Number Sense and Mental Computation

The topic of our workshop today was number sense and mental computation. A whole bag of mixed emotions is the metaphor I would ascribe to my own school experiences of performing number operations and mental computation. I remember that as a child, I enjoyed numbers and by grade two or three I had a good conceptual understanding of what the operations meant. I had rote-learnt the basic number facts before moving to Australia at the age of eight, and since I could not speak English when I first arrived, number facts were in fact a source of comfort for me at school as they were pretty much the only thing I knew how to do.

However, by about grade 4 or 5, even though I learnt my time tables, playing games such as around the world and buzz in front of the whole class always scared me. If I got to stand next to someone who I knew did not know their facts well, I confidently shouted it out, but if I knew that the child next to me was also good at number facts, I would freeze in anticipation of not getting it right quick enough. I remember the boost of confidence when I get it right, and the utter humiliation of getting it wrong, or coming off second best. I wonder how many children these days experience highs and lows when they play those games like I did.

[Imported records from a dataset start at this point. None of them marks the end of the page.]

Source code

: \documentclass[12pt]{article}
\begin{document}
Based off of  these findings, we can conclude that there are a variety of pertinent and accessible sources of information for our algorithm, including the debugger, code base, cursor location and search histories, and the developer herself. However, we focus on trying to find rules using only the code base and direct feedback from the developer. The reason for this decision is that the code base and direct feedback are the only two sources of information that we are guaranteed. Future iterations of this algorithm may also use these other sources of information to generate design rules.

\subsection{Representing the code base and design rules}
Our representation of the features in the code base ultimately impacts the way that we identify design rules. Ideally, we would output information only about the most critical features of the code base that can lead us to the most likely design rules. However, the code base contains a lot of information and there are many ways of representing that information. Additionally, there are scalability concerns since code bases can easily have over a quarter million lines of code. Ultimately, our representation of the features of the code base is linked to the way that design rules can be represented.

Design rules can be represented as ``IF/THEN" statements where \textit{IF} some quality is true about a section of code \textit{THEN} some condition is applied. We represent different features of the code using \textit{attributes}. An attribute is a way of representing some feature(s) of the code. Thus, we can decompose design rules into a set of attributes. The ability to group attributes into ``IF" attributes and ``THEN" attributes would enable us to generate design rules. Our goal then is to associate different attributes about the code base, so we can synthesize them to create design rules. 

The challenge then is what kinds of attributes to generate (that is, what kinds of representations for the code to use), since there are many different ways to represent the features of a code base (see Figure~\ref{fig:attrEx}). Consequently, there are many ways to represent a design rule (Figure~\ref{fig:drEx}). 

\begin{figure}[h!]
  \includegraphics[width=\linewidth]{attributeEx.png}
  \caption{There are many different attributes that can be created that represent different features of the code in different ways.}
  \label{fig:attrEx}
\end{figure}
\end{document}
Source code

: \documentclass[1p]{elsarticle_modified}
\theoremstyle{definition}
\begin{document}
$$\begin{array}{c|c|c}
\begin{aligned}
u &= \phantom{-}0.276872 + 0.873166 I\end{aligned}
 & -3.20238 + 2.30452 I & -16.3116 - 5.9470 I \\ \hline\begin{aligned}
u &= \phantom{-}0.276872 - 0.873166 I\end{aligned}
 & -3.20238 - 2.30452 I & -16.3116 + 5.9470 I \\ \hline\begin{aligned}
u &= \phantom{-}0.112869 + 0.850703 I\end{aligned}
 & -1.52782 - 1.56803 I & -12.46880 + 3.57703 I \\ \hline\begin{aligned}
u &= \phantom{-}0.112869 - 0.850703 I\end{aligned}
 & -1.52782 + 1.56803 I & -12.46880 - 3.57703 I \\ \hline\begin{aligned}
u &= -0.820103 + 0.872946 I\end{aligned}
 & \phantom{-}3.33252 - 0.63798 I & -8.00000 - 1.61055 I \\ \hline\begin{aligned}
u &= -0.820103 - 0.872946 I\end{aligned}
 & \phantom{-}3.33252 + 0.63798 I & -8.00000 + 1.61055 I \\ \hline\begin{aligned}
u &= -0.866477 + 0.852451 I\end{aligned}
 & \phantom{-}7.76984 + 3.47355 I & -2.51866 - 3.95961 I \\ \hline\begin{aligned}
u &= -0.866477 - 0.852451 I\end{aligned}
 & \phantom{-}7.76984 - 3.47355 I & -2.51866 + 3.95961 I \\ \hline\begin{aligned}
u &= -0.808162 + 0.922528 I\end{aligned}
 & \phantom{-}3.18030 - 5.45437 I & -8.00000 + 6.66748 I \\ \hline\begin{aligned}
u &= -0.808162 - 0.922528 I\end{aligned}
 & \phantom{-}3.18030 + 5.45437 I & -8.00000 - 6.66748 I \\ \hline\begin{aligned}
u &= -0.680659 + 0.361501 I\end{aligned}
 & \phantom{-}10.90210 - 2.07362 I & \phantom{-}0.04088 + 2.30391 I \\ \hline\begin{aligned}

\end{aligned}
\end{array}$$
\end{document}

I remember feeling satisfied when I get 100% on the Friday morning quizzes, and my friends saying how much they hated maths when they could not remember 6-times, 7-times and 8-times tables. Then again, my favourite experiences with mental computation is was around grade 5 when my dad (who believed that I was not getting taught enough maths at school) and I would lie on the carpet next to each other, stare at the ceiling and performing mental calculations with two or three digit numbers and comparing strategies. Today’s workshop reminded me of these experiences.

I found comparing strategies of how we did it to be the most enjoyable part. Being given a chance to justify how you got your answer meant you had to have a thorough understanding of what you actually did is satisfying and listening to other people justifying their answers was also interesting. Giving children opportunities to do the same in the classroom would give them a chance to listen to how each other think, compare strategies and choose more efficient strategies. It also gives us, as teachers, insight into the children’s ability to think mathematically and conceptual understanding of the operations which is important in order for them to make connections and transfer mathematical knowledge from one context to another. Discussing strategies take the focus off of getting the right answer, by emphasising the process that justifies one’s answer. This assists students to develop number sense – which is the ability to understand and appreciate how numbers work, what the operations mean conceptually, and how they relate to each other (Bobis, Mulligan & Lowrie, 2004).

Furthermore as a verbal learner, I found strategies such as empty number line and hundred charts useful because it gave me insight as to possible resources and strategies that will help visual learners in my classroom. My prac experiences indicate that there are many of them, and I often struggled to think how they would, and communicate effectively with such children.
I learnt that also exposing children to different strategies is a great thing, presenting each strategy e.g. hundred-chart/ninety-nine chart, empty number line, as units of work is not the best way to teach children. Firstly, it is not unauthentic, as opposed to just presenting the number problem and asking children to suggest ways of solving it.

Secondly, I believe it does not assist students to understand that different strategies can be used to achieve the same outcome, that sometimes strategies can be used interchangeably, and that some strategies are more efficient in one context, but less efficient in another.

Thirdly, it limits children’s ability to choose strategies and identify preferences for themselves which I believe discourages children from taking responsibility for their own learning. As Bobis, Mulligan and Lowrie (2004) highlight, many teachers often spend time and effort imposing procedures at the expense of children actually making meaningfulness of those procedures. I take that to mean, for example, the children are more concerned with remembering to write “the magic one” on top of “the tens column” than understanding what that “magic one” actually means. Or another example, they perform the full algorithm rather than use more efficient strategies of calculating the problem – e.g. adding 100 to 181 (281) and taking away one (280) when calculating 181 + 99 rather than add 9 to 1, write the zero, carry the ten, then add 90 to 90, write down the 80, then carrying the 100, adding it to the other 100, and writing down two hundred (281).

References:
Bobbis, J., Mulligan, J., Lowrie, T. (2004). Mathematics for children: challenging children to think mathematically. Frenchs Forest: Pearson Education Australia.